Savings through Cramdown

In contrast, under Chapter 13 cramdown both your monthly payment and the total amount paid would be reduced.

In our example, you and your bankruptcy lawyer reduce the monthly payment as follows. The $19,000 balance on the contract gets divided into the secured and unsecured portions.

The secured portion is based on the current value of the vehicle: $13,000. You have 3 to 5 years to pay that amount. Depending on all the circumstances you should be able to reduce the interest rate—assume down to 4%. $13,000 amortized at 4% over the maximum 60 months works out to only about $239 per month.

What about the Unsecured Part of the Vehicle Loan?

What happens to the remaining unsecured portion in the amount of $6,000? (That’s the $19,000 current loan balance minus the above $13,000 secured portion.) It gets lumped into the pool of your other “general unsecured” debts. So what happens to that $6,000 debt?

It depends. In most situations you effectively pay nothing more during your Chapter 13 case as a result of this $6,000 debt. This would happen for two potential reasons.
□ □ □ □ □
• [DIRECTIVE] Write the next part of the Chapter 13 cramdown passage, picking up right after its final sentence.

• [ENTRIES SUPPLIED]
□ □ □ □ □
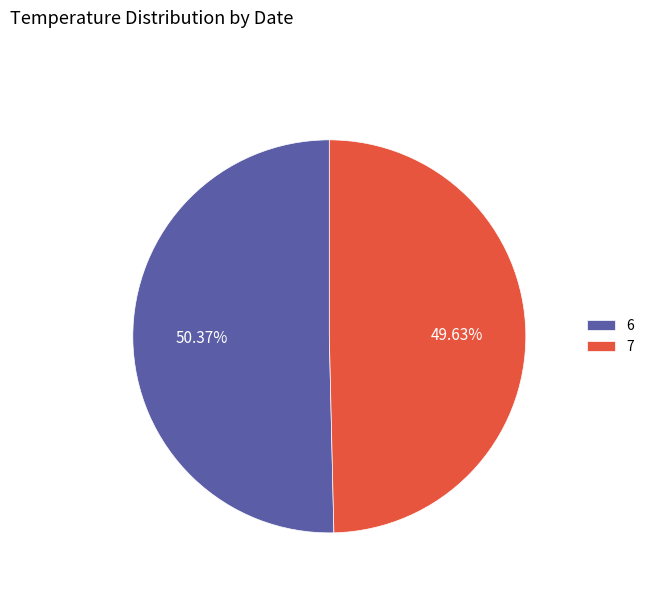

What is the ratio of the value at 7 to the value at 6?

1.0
□ □ □ □ □
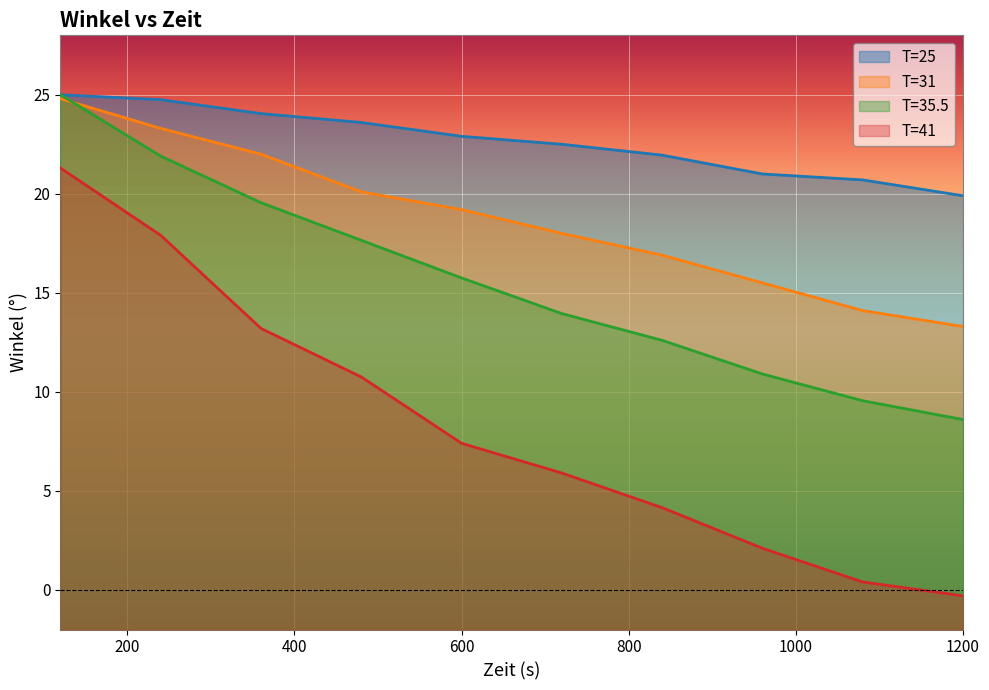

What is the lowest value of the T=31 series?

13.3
□ □ □ □ □
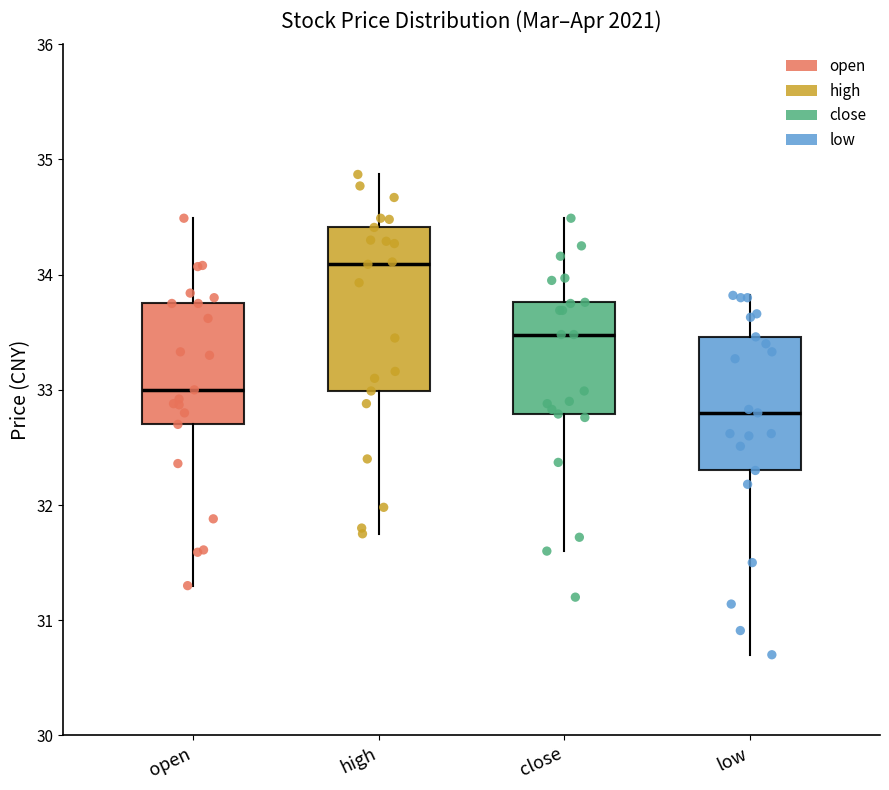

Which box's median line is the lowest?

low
□ □ □ □ □
• [RESPONSE TO THE TASK]
0% Chapter 13 Plans

First, after paying allowed living expenses and higher priority debt—including the monthly $239 vehicle payments, and also recent income taxes, home mortgage and support arrearage, and such—you may have nothing left over for the general unsecured debts. Under these circumstances you’d be paying 0% on these debts during your Chapter 13 payment plan. Then at the end of the 3-to-5-year plan those general unsecured debts would be discharged—completely written off. This would include the $6,000 unsecured part of the vehicle loan. You’d pay nothing on it (and still keep your vehicle).

Partial Payment Chapter 13 Plans

Second, you may instead have some money during your plan to pay towards your general unsecured debts. But even then, in most Chapter 13 cases the existence of the unsecured part of your vehicle loan does not increase how much you pay into your plan over the life of the plan.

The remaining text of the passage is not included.